Difference listings
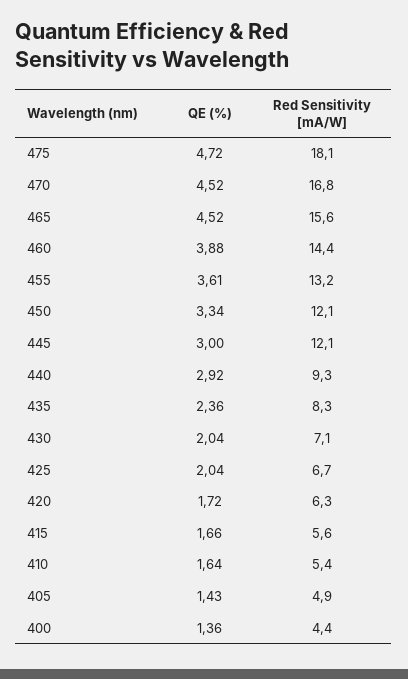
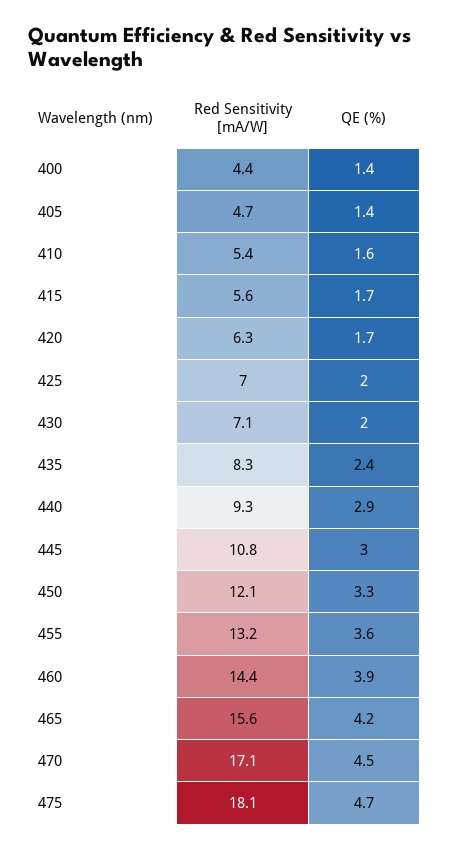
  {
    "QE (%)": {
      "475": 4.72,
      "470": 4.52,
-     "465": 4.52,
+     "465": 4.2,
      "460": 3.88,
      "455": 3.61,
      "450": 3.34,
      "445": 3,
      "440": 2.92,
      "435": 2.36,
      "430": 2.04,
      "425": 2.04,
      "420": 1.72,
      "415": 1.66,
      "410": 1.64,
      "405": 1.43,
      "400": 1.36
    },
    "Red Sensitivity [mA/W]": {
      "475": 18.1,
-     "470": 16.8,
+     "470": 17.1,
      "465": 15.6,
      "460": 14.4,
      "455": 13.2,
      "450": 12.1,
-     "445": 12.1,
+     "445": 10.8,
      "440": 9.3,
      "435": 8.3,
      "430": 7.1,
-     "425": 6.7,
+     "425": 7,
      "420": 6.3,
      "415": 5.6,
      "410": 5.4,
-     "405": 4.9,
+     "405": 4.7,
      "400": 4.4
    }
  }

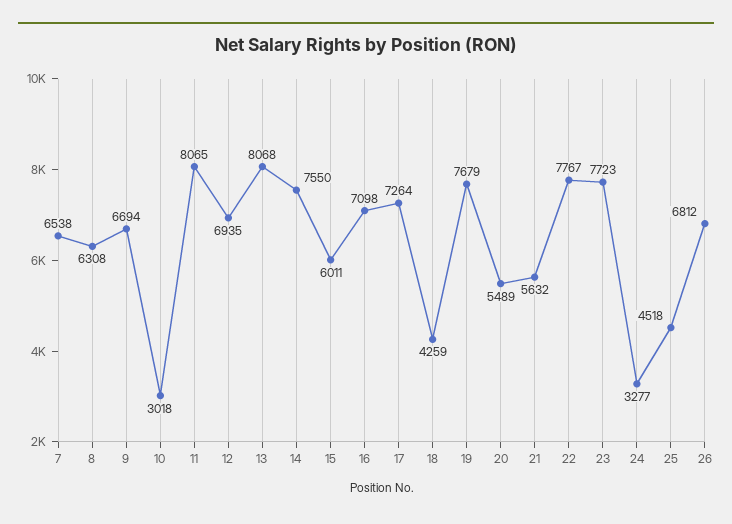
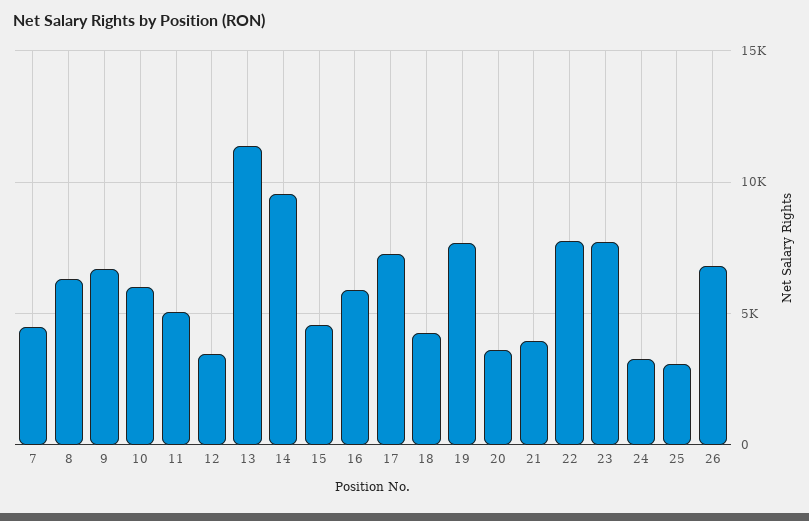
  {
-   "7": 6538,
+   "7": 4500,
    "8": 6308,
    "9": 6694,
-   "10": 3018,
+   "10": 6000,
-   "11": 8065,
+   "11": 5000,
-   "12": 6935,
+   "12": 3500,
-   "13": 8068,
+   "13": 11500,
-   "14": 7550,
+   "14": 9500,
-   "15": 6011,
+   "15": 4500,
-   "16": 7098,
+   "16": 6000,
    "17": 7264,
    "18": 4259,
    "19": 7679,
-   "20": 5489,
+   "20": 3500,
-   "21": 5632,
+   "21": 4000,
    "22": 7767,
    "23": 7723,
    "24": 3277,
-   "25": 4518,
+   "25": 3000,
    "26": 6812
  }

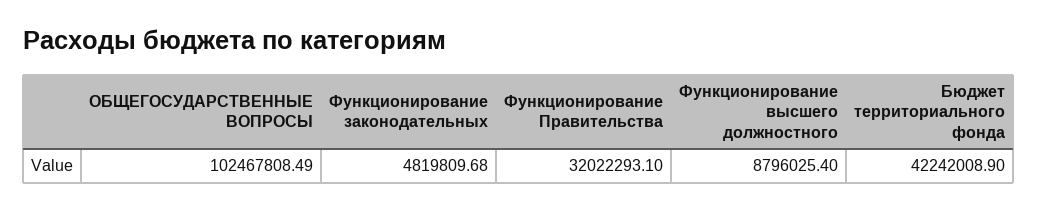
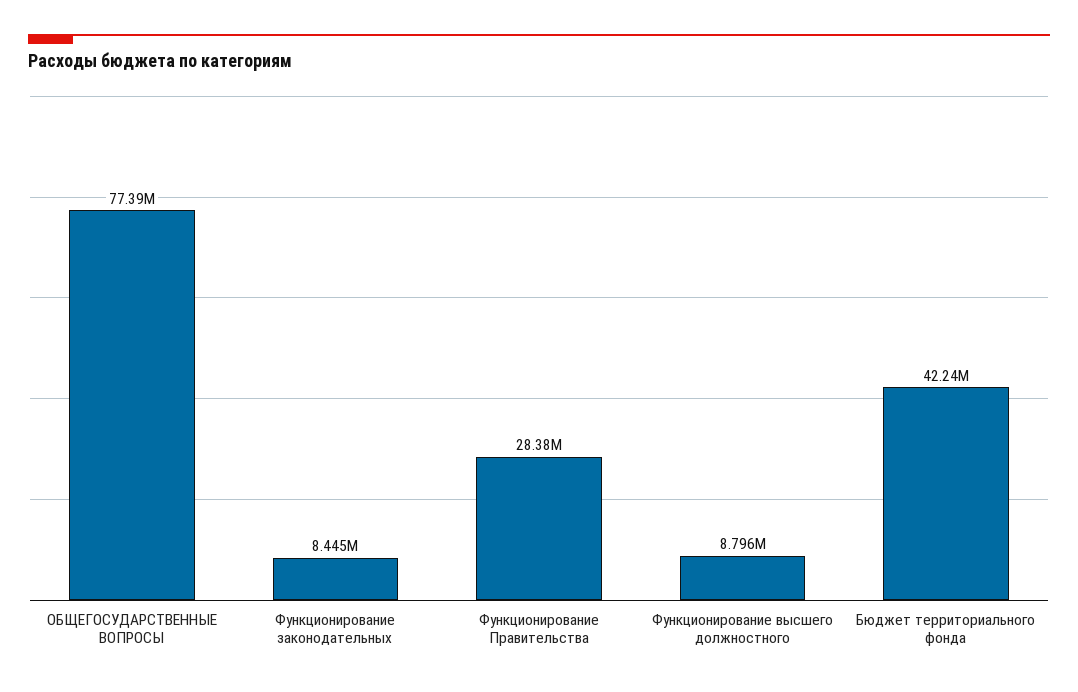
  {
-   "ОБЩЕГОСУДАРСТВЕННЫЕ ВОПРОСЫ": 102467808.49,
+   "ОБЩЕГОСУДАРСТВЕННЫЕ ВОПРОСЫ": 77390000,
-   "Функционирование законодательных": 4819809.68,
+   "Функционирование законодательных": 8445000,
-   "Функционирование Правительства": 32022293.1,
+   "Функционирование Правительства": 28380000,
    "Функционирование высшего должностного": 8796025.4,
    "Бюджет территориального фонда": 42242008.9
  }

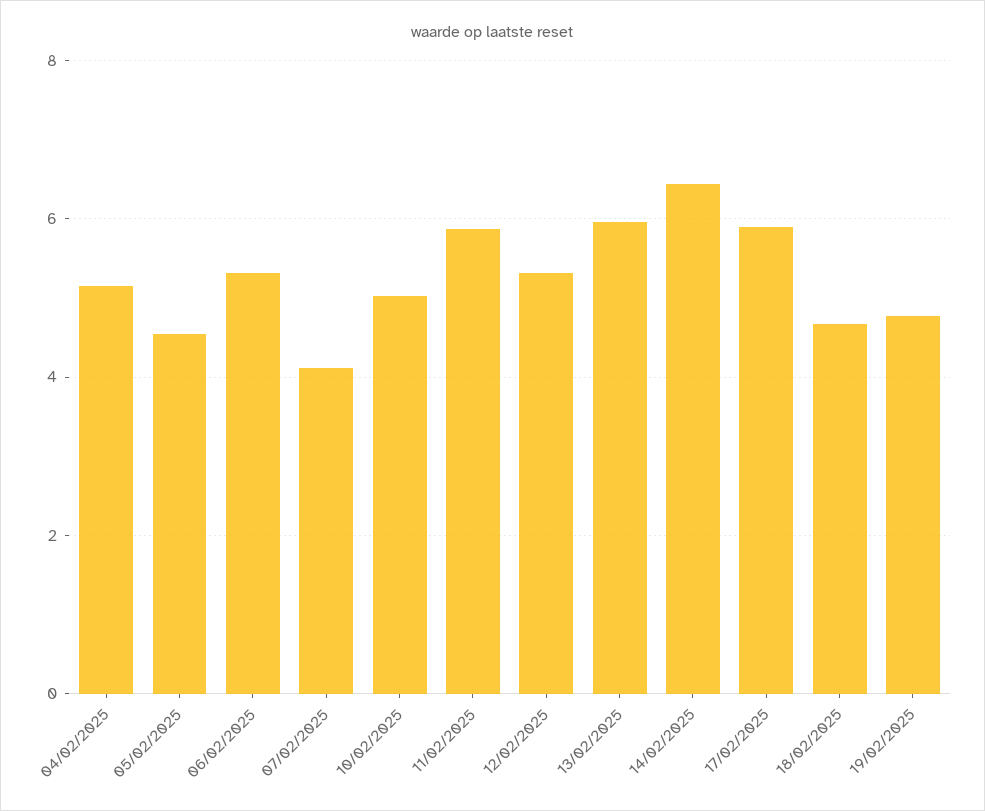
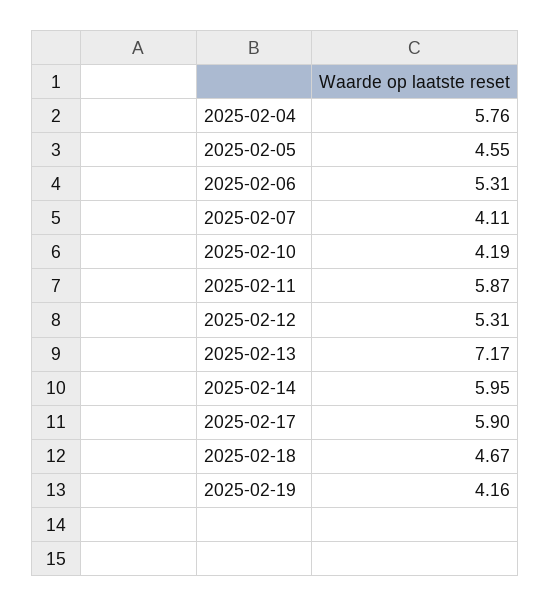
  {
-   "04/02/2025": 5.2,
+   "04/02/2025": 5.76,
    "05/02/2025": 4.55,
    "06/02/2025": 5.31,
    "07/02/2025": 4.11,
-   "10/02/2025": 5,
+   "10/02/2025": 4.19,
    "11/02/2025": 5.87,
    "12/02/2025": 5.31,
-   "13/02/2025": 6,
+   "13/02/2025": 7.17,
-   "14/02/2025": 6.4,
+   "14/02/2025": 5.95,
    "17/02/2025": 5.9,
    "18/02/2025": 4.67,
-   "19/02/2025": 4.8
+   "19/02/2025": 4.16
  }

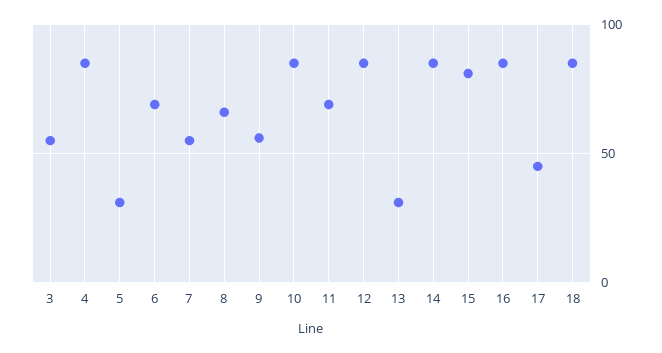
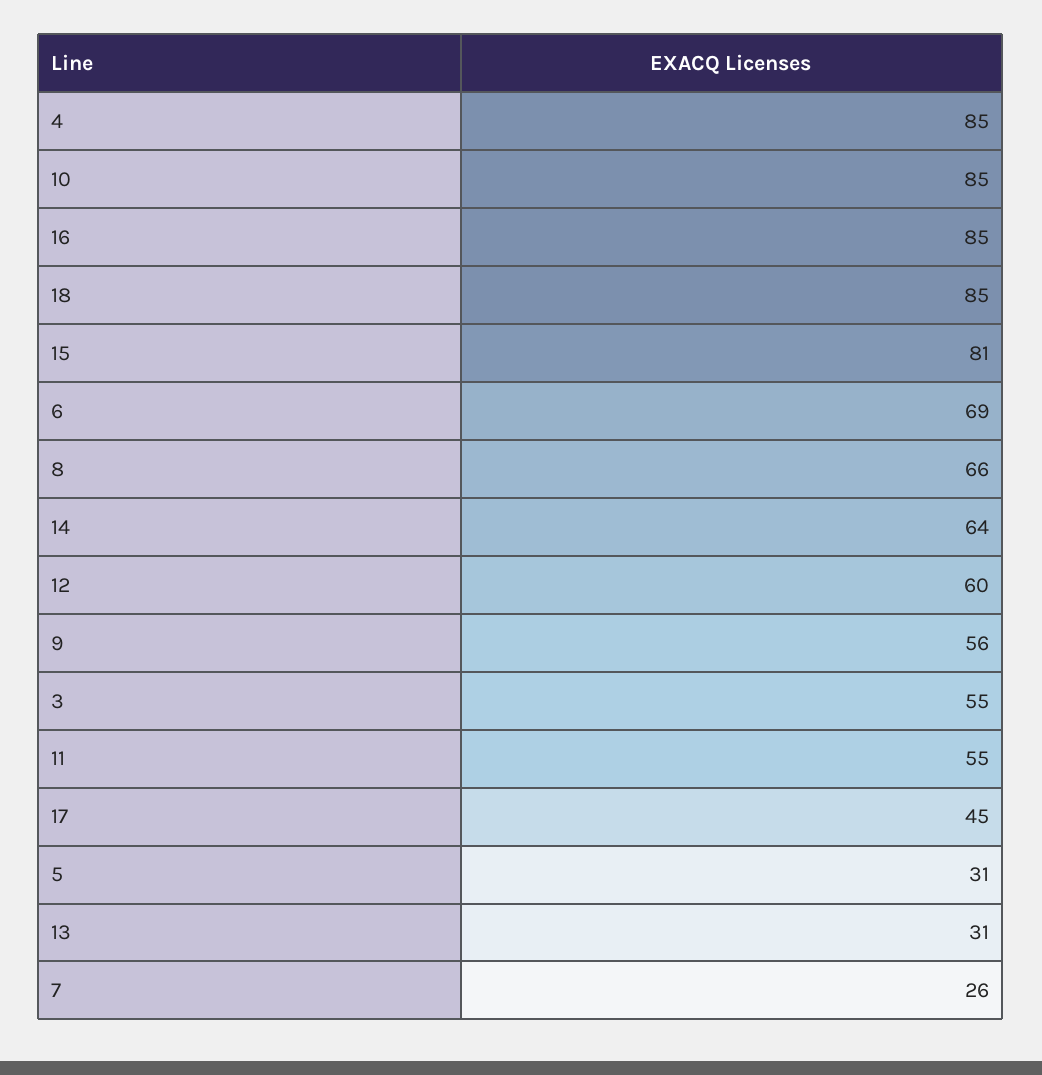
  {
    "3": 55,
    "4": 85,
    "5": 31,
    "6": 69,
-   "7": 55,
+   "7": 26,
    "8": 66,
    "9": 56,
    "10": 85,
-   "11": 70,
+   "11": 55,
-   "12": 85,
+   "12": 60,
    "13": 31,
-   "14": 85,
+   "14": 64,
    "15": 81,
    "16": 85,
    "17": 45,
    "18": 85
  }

[WHAT THE TASK REQUIRES]
The reply should repeat the data in full, exactly as given, and contain no pictures.

[ANSWER SPACE]
  {
    "QE (%)": {
      "475": 4.72,
      "470": 4.52,
-     "465": 4.52,
+     "465": 4.2,
      "460": 3.88,
      "455": 3.61,
      "450": 3.34,
      "445": 3,
      "440": 2.92,
      "435": 2.36,
      "430": 2.04,
      "425": 2.04,
      "420": 1.72,
      "415": 1.66,
      "410": 1.64,
      "405": 1.43,
      "400": 1.36
    },
    "Red Sensitivity [mA/W]": {
      "475": 18.1,
-     "470": 16.8,
+     "470": 17.1,
      "465": 15.6,
      "460": 14.4,
      "455": 13.2,
      "450": 12.1,
-     "445": 12.1,
+     "445": 10.8,
      "440": 9.3,
      "435": 8.3,
      "430": 7.1,
-     "425": 6.7,
+     "425": 7,
      "420": 6.3,
      "415": 5.6,
      "410": 5.4,
-     "405": 4.9,
+     "405": 4.7,
      "400": 4.4
    }
  }

  {
-   "7": 6538,
+   "7": 4500,
    "8": 6308,
    "9": 6694,
-   "10": 3018,
+   "10": 6000,
-   "11": 8065,
+   "11": 5000,
-   "12": 6935,
+   "12": 3500,
-   "13": 8068,
+   "13": 11500,
-   "14": 7550,
+   "14": 9500,
-   "15": 6011,
+   "15": 4500,
-   "16": 7098,
+   "16": 6000,
    "17": 7264,
    "18": 4259,
    "19": 7679,
-   "20": 5489,
+   "20": 3500,
-   "21": 5632,
+   "21": 4000,
    "22": 7767,
    "23": 7723,
    "24": 3277,
-   "25": 4518,
+   "25": 3000,
    "26": 6812
  }

  {
-   "ОБЩЕГОСУДАРСТВЕННЫЕ ВОПРОСЫ": 102467808.49,
+   "ОБЩЕГОСУДАРСТВЕННЫЕ ВОПРОСЫ": 77390000,
-   "Функционирование законодательных": 4819809.68,
+   "Функционирование законодательных": 8445000,
-   "Функционирование Правительства": 32022293.1,
+   "Функционирование Правительства": 28380000,
    "Функционирование высшего должностного": 8796025.4,
    "Бюджет территориального фонда": 42242008.9
  }

  {
-   "04/02/2025": 5.2,
+   "04/02/2025": 5.76,
    "05/02/2025": 4.55,
    "06/02/2025": 5.31,
    "07/02/2025": 4.11,
-   "10/02/2025": 5,
+   "10/02/2025": 4.19,
    "11/02/2025": 5.87,
    "12/02/2025": 5.31,
-   "13/02/2025": 6,
+   "13/02/2025": 7.17,
-   "14/02/2025": 6.4,
+   "14/02/2025": 5.95,
    "17/02/2025": 5.9,
    "18/02/2025": 4.67,
-   "19/02/2025": 4.8
+   "19/02/2025": 4.16
  }

  {
    "3": 55,
    "4": 85,
    "5": 31,
    "6": 69,
-   "7": 55,
+   "7": 26,
    "8": 66,
    "9": 56,
    "10": 85,
-   "11": 70,
+   "11": 55,
-   "12": 85,
+   "12": 60,
    "13": 31,
-   "14": 85,
+   "14": 64,
    "15": 81,
    "16": 85,
    "17": 45,
    "18": 85
  }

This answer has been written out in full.